Goal:
Render all of the records below as a two-column CSV with the header row "field,value". Write one row per line of the records, placing the field's text in "field" and its entry in "value", with each value enclosed in double quotation marks and any line breaks replaced by spaces.

[Collected data]
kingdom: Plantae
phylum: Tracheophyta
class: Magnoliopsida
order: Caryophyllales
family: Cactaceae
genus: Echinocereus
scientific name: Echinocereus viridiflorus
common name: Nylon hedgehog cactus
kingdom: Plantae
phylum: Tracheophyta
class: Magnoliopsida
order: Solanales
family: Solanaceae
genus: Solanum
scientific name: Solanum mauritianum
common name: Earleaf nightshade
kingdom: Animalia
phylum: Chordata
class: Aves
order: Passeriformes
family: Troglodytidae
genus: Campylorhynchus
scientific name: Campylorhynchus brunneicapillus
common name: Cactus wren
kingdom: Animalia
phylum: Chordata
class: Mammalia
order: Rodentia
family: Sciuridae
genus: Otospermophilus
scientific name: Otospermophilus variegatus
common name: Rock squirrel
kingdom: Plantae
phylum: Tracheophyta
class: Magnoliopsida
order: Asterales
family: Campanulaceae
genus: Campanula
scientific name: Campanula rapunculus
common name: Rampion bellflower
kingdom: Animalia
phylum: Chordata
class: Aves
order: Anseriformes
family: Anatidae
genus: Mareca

In response:
field,value
"kingdom:","Plantae"
"phylum:","Tracheophyta"
"class:","Magnoliopsida"
"order:","Caryophyllales"
"family:","Cactaceae"
"genus:","Echinocereus"
"scientific name:","Echinocereus viridiflorus"
"common name:","Nylon hedgehog cactus"
"kingdom:","Plantae"
"phylum:","Tracheophyta"
"class:","Magnoliopsida"
"order:","Solanales"
"family:","Solanaceae"
"genus:","Solanum"
"scientific name:","Solanum mauritianum"
"common name:","Earleaf nightshade"
"kingdom:","Animalia"
"phylum:","Chordata"
"class:","Aves"
"order:","Passeriformes"
"family:","Troglodytidae"
"genus:","Campylorhynchus"
"scientific name:","Campylorhynchus brunneicapillus"
"common name:","Cactus wren"
"kingdom:","Animalia"
"phylum:","Chordata"
"class:","Mammalia"
"order:","Rodentia"
"family:","Sciuridae"
"genus:","Otospermophilus"
"scientific name:","Otospermophilus variegatus"
"common name:","Rock squirrel"
"kingdom:","Plantae"
"phylum:","Tracheophyta"
"class:","Magnoliopsida"
"order:","Asterales"
"family:","Campanulaceae"
"genus:","Campanula"
"scientific name:","Campanula rapunculus"
"common name:","Rampion bellflower"
"kingdom:","Animalia"
"phylum:","Chordata"
"class:","Aves"
"order:","Anseriformes"
"family:","Anatidae"
"genus:","Mareca"